Fasting and non-fasting triglycerides and risk of ischemic cardiovascular disease in Japanese men and women: the Circulatory Risk in Communities Study (CIRCS).Atherosclerosis 2014; 237(1):361-8A
Non-fasting triglycerides were reported to have a greater impact on risk of ischemic cardiovascular events than fasting triglycerides. However, evidence from Asia, where the prevalence of dyslipidemia is generally lower, has been limited.

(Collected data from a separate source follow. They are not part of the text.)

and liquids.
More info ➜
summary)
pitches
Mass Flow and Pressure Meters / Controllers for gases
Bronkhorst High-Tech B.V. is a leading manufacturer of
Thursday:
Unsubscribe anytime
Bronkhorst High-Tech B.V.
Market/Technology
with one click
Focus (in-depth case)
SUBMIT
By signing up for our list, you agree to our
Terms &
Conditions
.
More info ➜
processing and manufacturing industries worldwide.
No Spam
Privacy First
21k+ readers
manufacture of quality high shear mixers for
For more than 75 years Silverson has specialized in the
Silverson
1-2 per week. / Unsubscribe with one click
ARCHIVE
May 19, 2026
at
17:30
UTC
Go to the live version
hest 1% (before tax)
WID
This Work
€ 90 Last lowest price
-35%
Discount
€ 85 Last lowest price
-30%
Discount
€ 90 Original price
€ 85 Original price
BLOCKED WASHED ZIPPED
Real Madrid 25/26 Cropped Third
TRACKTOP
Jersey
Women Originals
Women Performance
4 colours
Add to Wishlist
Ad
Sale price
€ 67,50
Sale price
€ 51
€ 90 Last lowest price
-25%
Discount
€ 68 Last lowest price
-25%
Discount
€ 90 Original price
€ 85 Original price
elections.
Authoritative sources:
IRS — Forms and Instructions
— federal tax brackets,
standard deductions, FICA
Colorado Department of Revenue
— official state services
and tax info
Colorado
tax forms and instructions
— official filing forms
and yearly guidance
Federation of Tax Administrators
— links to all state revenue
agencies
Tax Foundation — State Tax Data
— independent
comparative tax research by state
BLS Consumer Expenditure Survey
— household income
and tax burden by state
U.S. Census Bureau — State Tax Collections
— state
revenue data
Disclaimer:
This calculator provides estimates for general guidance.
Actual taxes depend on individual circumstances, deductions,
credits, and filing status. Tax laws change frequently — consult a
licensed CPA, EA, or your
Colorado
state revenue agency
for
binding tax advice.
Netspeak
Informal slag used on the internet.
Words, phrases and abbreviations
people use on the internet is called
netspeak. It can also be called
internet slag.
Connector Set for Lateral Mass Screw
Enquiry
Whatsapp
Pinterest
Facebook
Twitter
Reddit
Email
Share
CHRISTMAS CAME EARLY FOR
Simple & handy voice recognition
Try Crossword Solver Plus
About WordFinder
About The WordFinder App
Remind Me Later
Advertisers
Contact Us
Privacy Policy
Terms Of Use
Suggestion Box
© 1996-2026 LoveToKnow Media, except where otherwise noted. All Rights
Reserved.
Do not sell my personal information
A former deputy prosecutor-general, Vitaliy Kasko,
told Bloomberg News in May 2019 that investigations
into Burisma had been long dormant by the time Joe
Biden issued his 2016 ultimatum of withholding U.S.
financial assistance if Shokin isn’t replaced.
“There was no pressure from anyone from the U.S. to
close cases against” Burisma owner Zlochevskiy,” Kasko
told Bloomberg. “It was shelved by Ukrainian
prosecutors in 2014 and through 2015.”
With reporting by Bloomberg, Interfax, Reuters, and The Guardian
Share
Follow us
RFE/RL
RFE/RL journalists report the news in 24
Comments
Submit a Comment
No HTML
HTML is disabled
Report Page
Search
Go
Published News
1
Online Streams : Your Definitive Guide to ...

We used 1975-1986 baseline surveys to investigate cohort data of 10,659 (4264 men and 6395 women) residents aged 40-69 years, initially free from ischemic heart disease and stroke, in four Japanese communities. Serum triglyceride concentrations at baseline were obtained for 2424 fasting (≥8 h after meal) and 8235 non-fasting (<8 h after meal) participants.
During the 22-year follow-up, 284 (165 men and 119 women) developed ischemic heart disease and 666 (349 men and 317 women) ischemic stroke. After adjustment for age, sex and known cardiovascular risk factors, multivariable hazard ratios (95%CI) of ischemic cardiovascular disease (ischemic heart disease and ischemic stroke) for the highest versus lowest quartiles of triglycerides were 1.71 (1.14-2.59), P for trend = 0.013, for fasting participants and 1.60 (1.25-2.05), P for trend <0.001, for non-fasting participants. The positive associations did not differ between fasting and non-fasting men, while they were strong for non-fasting women. They were stronger for ischemic heart disease than for ischemic stroke. After further adjustment for HDL-cholesterol, these associations were slightly attenuated, but remained statistically significant.
Non-fasting as well as fasting triglycerides are predictive of risk of ischemic cardiovascular disease for Japanese men, as are non-fasting triglycerides for women.